*** DATA SUPPLIED ***

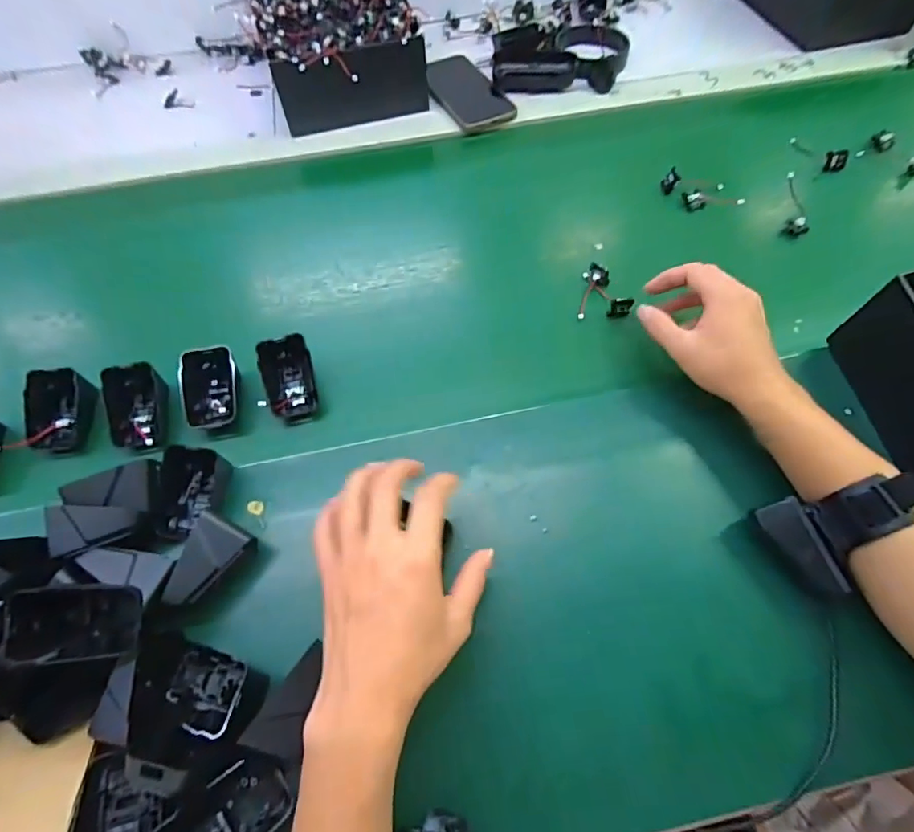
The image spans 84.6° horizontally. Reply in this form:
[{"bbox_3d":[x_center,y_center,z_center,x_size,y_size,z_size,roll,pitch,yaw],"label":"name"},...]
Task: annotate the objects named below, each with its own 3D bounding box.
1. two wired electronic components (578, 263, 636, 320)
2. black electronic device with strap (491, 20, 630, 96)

***

→ **AIM OF THE TASK**: The answer must be a single number: how many lines of the entries contain "with".

→ **RESPONSE AREA**: 2